Now, I know as a sex writer, sex is something that often crosses my mind.
But am I the type of person who thinks about it in the middle of the night? Getting horny after talking to my parents about euthanizing my pet? Knowing that he was probably drifting off into eternal sleep while I was getting fucked?
There’s a special place in hell for people like that.
I’ll admit — writing is a great form of communication. And through my writing, I can easily communicate my deepest thoughts and darkest feelings in a presumably clear way.
But in person? I feel nothing.
When I say nothing, I don’t mean in a depressed, negative sense. I mean more like actual nothing.
Nada. Blank. Empty. Completely void of emotion.

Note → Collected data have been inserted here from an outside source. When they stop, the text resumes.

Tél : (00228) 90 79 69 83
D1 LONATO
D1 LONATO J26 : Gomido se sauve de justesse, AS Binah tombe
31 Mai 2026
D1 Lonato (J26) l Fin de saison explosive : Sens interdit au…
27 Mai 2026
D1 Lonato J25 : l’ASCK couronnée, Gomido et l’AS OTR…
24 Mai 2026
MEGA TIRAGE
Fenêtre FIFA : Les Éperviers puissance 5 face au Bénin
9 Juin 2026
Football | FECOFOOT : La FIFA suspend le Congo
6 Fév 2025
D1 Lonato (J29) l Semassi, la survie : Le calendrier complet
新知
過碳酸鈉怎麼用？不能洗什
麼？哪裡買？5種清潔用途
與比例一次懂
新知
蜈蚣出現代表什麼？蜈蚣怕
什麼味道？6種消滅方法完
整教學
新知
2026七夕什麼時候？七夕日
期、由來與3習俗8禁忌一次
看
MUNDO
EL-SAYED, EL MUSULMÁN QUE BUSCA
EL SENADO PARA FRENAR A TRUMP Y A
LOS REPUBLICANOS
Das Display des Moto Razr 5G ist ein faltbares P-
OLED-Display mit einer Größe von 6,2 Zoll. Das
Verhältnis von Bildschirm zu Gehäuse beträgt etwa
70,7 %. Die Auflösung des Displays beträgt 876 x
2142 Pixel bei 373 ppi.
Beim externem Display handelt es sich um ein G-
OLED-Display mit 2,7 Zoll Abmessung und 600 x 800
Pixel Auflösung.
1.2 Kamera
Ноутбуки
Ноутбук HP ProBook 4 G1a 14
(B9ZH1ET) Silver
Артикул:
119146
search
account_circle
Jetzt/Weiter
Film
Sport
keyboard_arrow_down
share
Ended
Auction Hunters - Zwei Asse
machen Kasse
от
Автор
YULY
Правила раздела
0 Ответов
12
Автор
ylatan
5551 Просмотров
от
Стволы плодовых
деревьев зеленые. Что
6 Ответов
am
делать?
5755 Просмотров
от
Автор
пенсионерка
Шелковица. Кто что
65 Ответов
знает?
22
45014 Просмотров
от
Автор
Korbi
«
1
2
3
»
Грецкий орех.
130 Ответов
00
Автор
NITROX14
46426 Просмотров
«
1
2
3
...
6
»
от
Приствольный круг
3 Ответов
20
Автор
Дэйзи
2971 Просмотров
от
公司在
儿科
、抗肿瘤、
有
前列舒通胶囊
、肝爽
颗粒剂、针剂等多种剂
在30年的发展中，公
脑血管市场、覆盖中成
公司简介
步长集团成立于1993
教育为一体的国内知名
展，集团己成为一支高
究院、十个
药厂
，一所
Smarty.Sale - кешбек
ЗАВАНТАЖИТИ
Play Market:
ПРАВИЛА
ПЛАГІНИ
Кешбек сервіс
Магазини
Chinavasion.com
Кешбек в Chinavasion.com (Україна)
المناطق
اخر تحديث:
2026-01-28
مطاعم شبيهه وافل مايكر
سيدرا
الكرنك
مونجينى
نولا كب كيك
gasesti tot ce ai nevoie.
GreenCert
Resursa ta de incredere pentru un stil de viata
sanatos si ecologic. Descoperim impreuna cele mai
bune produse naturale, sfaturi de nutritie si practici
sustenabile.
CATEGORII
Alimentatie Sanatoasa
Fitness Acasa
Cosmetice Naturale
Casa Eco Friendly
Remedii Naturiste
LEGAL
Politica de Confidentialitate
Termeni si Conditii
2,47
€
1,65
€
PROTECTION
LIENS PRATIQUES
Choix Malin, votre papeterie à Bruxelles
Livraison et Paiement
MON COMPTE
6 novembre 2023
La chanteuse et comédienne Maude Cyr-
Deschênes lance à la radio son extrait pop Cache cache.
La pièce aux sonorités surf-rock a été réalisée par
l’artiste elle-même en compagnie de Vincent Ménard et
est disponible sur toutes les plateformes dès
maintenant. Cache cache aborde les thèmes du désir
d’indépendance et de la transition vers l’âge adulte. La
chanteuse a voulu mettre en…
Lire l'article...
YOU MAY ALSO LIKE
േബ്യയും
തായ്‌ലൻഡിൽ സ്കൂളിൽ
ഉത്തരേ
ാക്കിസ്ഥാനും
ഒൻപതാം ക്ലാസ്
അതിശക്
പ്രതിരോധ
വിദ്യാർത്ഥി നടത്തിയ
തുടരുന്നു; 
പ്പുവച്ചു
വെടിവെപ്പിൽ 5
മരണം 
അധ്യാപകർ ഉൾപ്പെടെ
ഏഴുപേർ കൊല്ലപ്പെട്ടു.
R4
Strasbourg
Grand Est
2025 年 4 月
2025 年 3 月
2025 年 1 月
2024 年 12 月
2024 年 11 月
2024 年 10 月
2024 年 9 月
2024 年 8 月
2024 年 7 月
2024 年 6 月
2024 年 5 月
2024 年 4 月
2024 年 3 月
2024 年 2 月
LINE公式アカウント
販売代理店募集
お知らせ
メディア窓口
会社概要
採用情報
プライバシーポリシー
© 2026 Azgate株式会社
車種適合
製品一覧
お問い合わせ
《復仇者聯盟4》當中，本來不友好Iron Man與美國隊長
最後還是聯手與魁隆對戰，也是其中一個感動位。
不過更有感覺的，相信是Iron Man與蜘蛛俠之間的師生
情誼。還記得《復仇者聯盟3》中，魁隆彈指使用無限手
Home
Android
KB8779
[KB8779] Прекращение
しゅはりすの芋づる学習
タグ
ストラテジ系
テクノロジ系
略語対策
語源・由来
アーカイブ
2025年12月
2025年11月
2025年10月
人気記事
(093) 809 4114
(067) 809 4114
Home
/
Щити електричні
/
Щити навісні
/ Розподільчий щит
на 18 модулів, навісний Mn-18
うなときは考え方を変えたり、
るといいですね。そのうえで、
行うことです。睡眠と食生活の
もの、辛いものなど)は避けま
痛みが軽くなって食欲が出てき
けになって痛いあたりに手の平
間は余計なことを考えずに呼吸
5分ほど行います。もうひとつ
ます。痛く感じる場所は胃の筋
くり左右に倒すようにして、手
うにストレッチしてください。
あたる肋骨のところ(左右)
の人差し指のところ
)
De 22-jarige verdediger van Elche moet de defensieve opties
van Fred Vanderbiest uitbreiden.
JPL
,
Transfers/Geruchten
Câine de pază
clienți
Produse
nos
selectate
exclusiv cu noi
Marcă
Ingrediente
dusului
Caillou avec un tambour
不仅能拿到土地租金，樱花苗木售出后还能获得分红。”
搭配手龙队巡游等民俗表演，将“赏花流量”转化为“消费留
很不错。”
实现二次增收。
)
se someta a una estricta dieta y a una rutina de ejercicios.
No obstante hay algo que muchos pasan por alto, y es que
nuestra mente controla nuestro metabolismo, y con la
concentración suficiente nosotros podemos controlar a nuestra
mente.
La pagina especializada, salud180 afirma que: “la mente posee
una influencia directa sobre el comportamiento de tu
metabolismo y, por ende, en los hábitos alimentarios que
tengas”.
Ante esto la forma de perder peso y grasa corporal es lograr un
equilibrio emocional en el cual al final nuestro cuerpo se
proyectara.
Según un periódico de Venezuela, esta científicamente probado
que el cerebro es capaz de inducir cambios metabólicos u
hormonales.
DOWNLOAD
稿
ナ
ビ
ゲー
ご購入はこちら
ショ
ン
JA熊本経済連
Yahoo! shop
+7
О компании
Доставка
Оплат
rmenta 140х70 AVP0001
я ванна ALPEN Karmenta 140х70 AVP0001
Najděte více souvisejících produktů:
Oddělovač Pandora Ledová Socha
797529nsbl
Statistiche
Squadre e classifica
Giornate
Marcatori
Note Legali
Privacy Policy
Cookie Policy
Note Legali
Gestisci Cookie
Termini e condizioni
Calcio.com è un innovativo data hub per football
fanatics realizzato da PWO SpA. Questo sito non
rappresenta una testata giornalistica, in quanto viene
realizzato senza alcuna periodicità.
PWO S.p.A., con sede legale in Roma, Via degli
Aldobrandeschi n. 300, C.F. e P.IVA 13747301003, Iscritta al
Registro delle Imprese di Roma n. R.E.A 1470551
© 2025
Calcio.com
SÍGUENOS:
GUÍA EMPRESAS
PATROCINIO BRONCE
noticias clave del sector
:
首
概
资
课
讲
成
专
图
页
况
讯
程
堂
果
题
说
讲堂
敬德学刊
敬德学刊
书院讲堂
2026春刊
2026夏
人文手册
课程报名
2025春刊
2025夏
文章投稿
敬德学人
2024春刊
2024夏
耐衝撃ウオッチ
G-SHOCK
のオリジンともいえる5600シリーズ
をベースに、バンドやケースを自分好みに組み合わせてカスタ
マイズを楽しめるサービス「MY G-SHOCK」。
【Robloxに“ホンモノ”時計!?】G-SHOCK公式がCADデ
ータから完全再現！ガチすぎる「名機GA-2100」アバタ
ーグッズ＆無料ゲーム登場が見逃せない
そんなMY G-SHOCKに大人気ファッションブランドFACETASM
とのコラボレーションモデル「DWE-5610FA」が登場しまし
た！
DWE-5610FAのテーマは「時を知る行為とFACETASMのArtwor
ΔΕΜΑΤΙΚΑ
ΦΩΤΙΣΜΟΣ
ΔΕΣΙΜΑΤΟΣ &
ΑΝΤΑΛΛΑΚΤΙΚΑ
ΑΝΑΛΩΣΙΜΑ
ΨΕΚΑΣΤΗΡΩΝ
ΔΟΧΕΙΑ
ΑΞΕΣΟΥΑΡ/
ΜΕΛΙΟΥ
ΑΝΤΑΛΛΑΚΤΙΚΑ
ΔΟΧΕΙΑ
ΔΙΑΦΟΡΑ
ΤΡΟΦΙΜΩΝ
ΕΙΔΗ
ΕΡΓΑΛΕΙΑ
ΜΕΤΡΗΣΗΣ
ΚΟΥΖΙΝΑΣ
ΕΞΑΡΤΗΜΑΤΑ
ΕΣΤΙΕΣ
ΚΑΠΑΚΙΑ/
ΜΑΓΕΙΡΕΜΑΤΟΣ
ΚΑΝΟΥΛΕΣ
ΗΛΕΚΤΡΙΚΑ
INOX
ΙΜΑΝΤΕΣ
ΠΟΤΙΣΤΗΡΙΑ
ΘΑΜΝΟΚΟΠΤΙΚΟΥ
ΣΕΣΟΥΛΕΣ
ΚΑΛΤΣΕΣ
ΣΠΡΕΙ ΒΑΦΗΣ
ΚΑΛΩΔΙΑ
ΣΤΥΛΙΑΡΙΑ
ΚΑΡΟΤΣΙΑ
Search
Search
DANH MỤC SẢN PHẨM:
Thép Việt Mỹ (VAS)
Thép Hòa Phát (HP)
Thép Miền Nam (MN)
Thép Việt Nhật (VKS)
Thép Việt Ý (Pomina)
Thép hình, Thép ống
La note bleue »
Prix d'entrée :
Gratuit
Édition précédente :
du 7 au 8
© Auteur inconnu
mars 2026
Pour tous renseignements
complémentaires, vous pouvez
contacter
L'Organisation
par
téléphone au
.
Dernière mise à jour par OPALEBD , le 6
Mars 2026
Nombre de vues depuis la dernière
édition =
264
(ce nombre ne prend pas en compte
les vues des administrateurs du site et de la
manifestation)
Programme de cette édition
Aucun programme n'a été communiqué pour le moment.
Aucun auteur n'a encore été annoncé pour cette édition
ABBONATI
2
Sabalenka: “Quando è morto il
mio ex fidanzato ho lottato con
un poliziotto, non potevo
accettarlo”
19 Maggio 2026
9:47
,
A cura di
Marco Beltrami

No, when I say nothing, I mean, you could have spent the next four hours scouring my brain for one ounce of heartbreak about my soon-to-be-dead dog and come back up for air with literally, nothing.
Maybe it’s because I knew this day would come. After all, pets — like people —inevitably die. And the ones that have fatal heart tumors seem to die a whole lot sooner.
Perhaps the nothingness comes from the distance. Even if I wanted to, I couldn’t be there in person. Not just for Wilfred’s sake, but for my parents, who would soon be completely alone after their only child flees to Germany, and their only pet dies from an illness.
Or maybe I’m just unempathetic.
I’ve always thought about my lack of emotion as a blessing. When I receive negative criticism, I take it with a grain of salt. When a guy breaks up with me, I hold my head up high and move forward. And apparently, when my dog dies, I think of sex.
But at the end of the day, I don’t think I’m as strong as that last paragraph really makes me seem.
So if that’s not the case, then why do I feel so empty? Why can’t I accept sadness or pain? Why do I resort to orgasms and sex in desperate times of need?
The pathetic and probable reality is — I need to feel loved.
And the only way I know how to process love is through physical touch. The world could be burning down (and in 2020, it actually is), but as long as I have someone to comfort me, things don’t seem half bad.
I don’t want to accept he’s gone. I just want everything to feel normal. And while I’m having sex — even if just for a few minutes — the world actually does.
It might not be the healthiest way to process pain or loss or even death, but it’s my way.
Maybe one day it’ll hit me that Wilfred is actually gone. And when I finally do get to go home, I’ll realize he won’t be waiting at the door or begging for tummy rubs.
But until then, his smiley, smooshy face will keep me happy.
Well, that and all those orgasms, too.